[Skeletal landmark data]
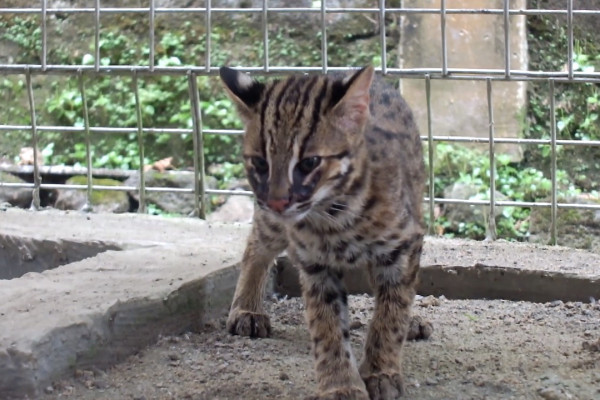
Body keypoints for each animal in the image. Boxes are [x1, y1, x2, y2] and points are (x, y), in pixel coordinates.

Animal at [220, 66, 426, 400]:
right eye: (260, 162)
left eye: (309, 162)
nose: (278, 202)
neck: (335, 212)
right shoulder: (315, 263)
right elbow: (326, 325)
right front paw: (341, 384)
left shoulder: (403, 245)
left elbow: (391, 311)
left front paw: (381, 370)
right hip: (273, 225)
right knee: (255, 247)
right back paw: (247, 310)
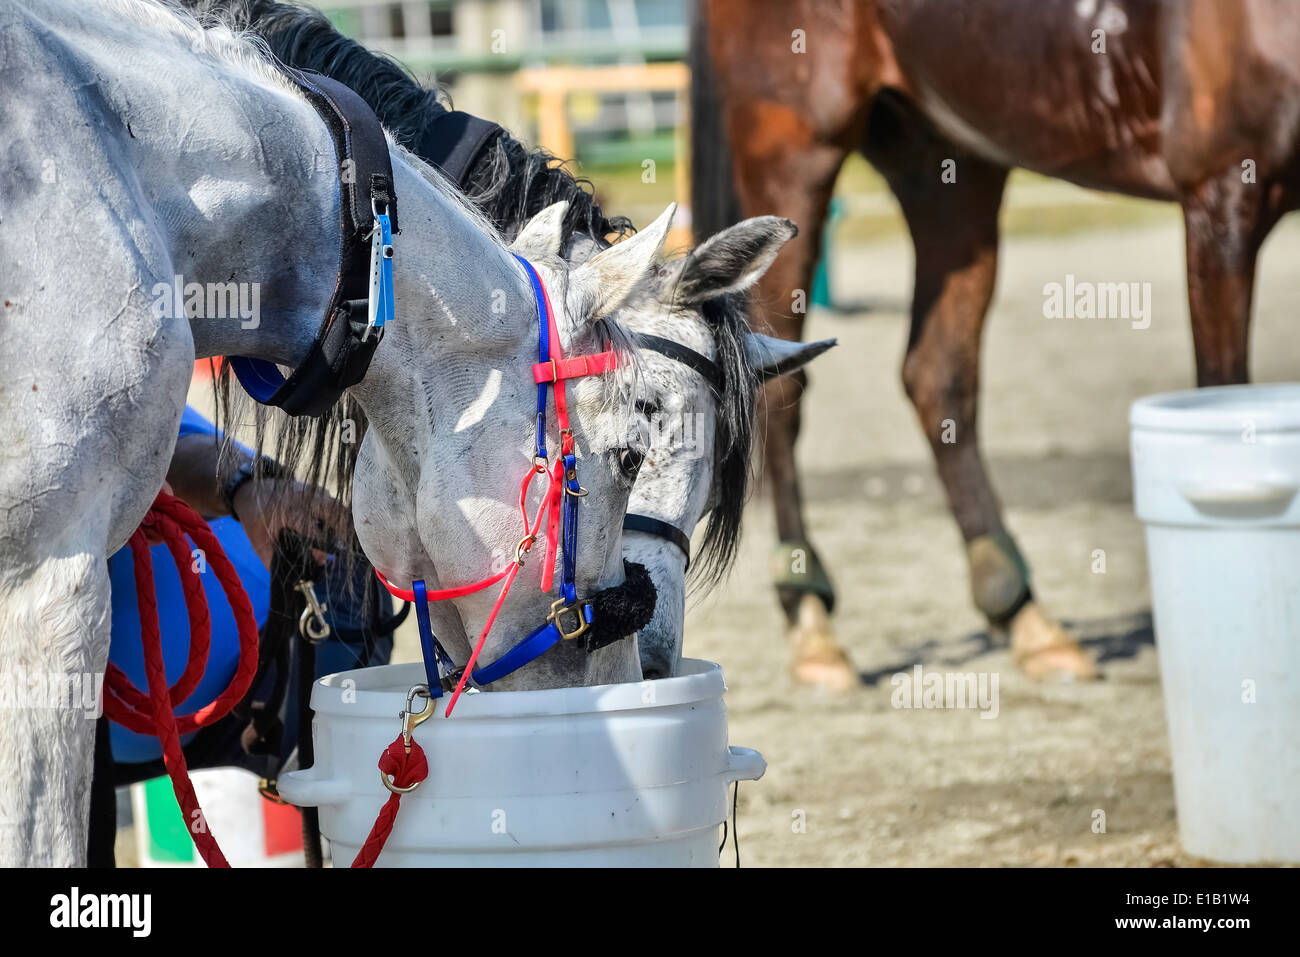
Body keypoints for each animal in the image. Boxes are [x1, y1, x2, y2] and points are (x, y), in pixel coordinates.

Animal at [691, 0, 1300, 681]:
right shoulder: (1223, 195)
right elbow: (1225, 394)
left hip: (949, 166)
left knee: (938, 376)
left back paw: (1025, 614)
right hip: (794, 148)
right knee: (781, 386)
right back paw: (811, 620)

Task directions:
Once the pictures are set aside, copy the remaining text of every entry exactly.

Answer:
Body keypoints for each animal in the image. Boxes are [x1, y1, x2, y2] and points are (x, y), in pixel coordinates.

Animal at [220, 66, 426, 400]:
right eye: (260, 162)
left eye: (309, 162)
nose: (278, 202)
neck: (335, 212)
right shoulder: (315, 263)
right elbow: (326, 325)
right front paw: (341, 384)
left shoulder: (403, 245)
left elbow: (391, 311)
left front paw: (381, 370)
right hip: (273, 225)
right knee: (255, 247)
right back paw: (247, 310)
Body keypoints for each animal in the image. Boxes are [x1, y1, x2, y2] and points are (x, y), in pixel coordinates.

Animal at [691, 0, 1300, 681]:
right shoulder: (1223, 195)
right elbow: (1225, 394)
left hip: (949, 166)
left knee: (938, 376)
left back paw: (1025, 614)
right hip: (794, 148)
right knee: (781, 386)
right back paw: (811, 620)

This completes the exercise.